USC Studio Jazz Guitar graduate George Krikes, 23, mans the lead guitar position with more than just a degree from a prestigious music school. Born with an exceptionally musical ear, George treats the guitar as if an extension of his body. His training is mainly in jazz, however, growing up he was a student of both folk and rock n' roll, with a secret obsession for 90's Top 40. George's skills have taken KW to the next level as a whole. The marriage of his training, fandom, and natural talent have produced a guitarist of unwavering dependability and precision.
The newest member of the band, Kyle Turek, 21, heads the percussion section for KW. The talented Kyle is quite the multi-instrumentalist and is known to frequently dip into piano, bass and guitar for the band as well. A recent graduate of the Musicians Institute in Los Angeles and a seasoned session drummer, Kyle's breadth of Latin, funk, jazz, hip-hop and fusion influences bring infinite possibilities to KW's arrangements.

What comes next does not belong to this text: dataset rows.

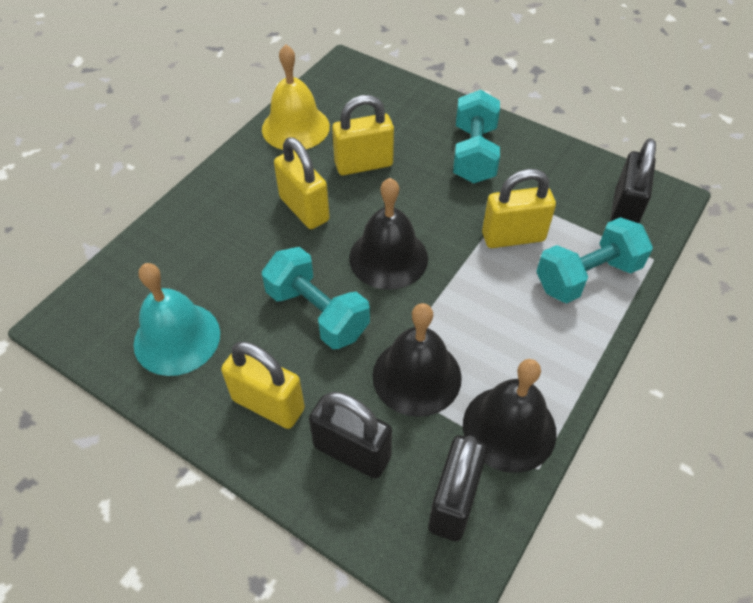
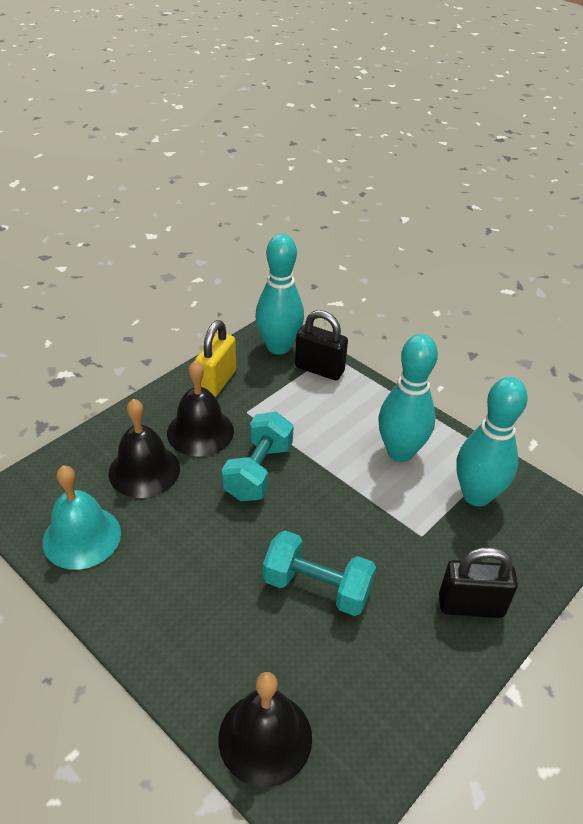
black padlock: 3 -> 2
turquoise bowling pin: 0 -> 3
turquoise dumbbell: 3 -> 2
yellow bell: 1 -> 0
yellow padlock: 4 -> 1

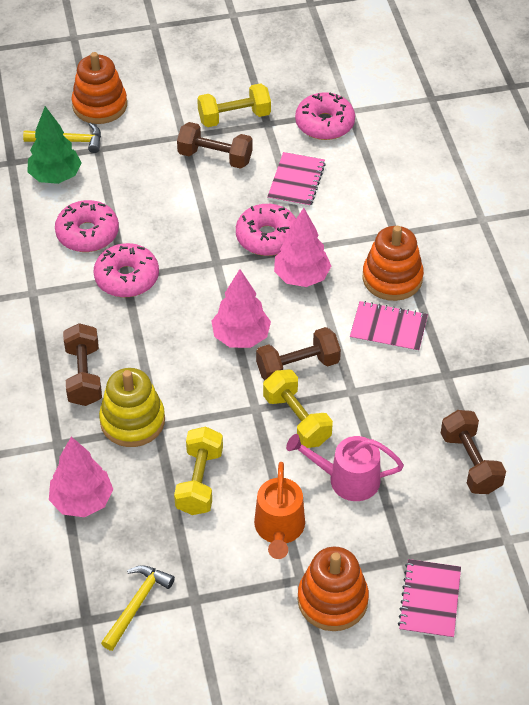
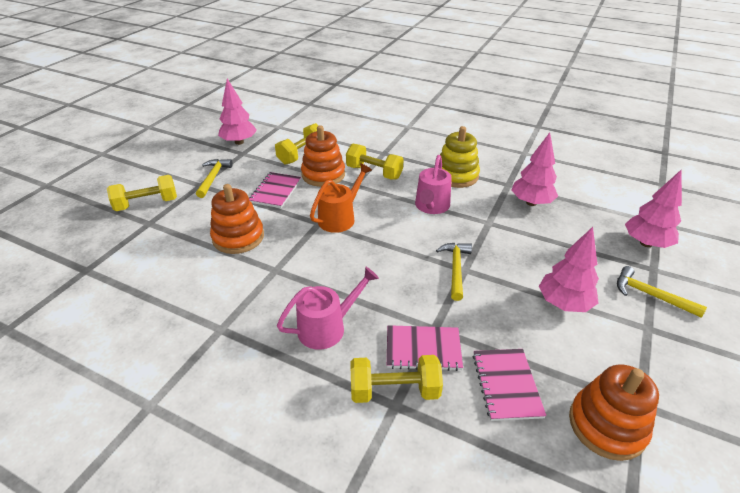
brown dumbbell: 4 -> 0
green tree: 1 -> 0
pink donut: 4 -> 0
pink tree: 3 -> 4
pink watering can: 1 -> 2
yellow dumbbell: 3 -> 4
yellow hammer: 2 -> 3

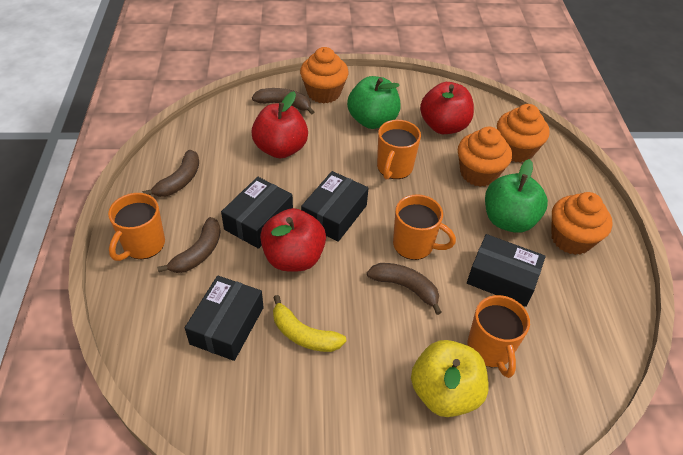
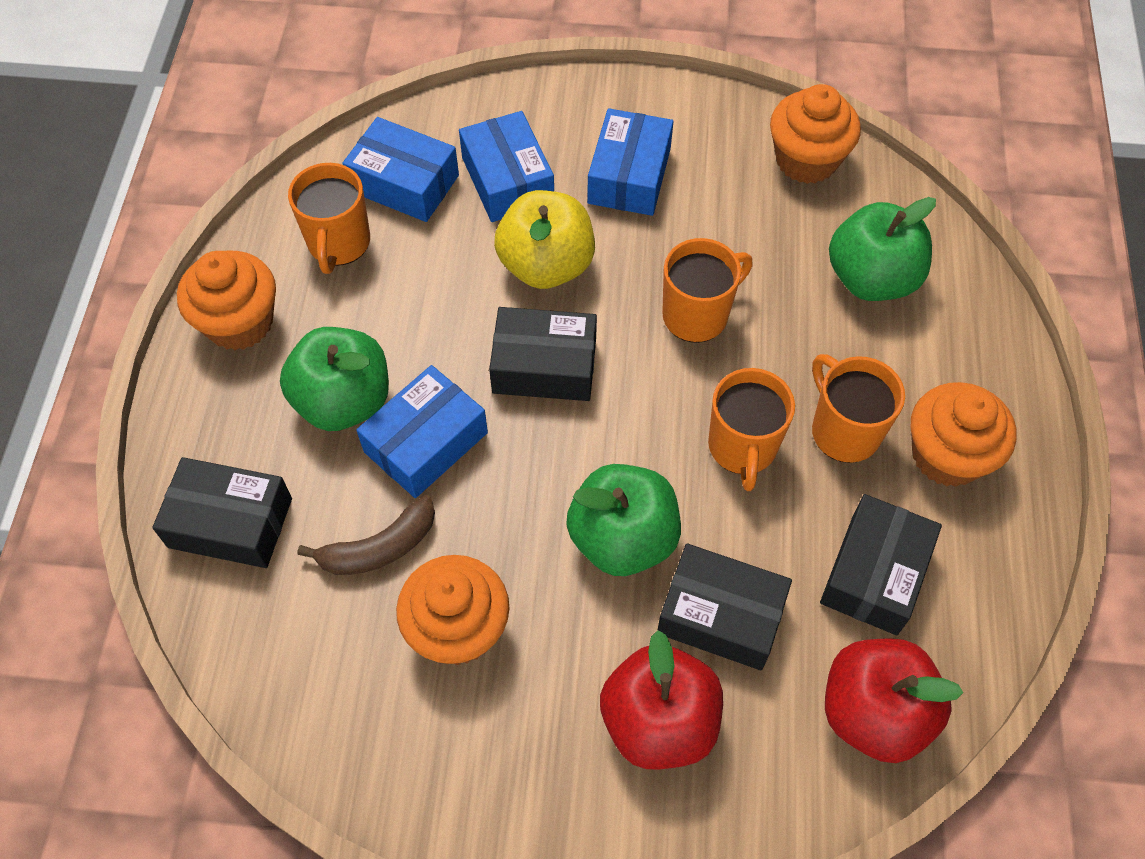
blue box: 0 -> 4
brown banana: 4 -> 1
green apple: 2 -> 3
red apple: 3 -> 2
yellow banana: 1 -> 0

Kyle also has the fantastic habit of sitting perfectly in the pocket... at all times.
The bottom line is, King Washington will begin your reclamation of faith in today's music. They will make you believe in the integrity and virtue of the pop musician again. They will slap your face, tickle your nose, and leave you with a peppermint mocha and a fleece blanket in front of the fireplace by nights end. They are different and they are strangely familiar. Ill tell you later.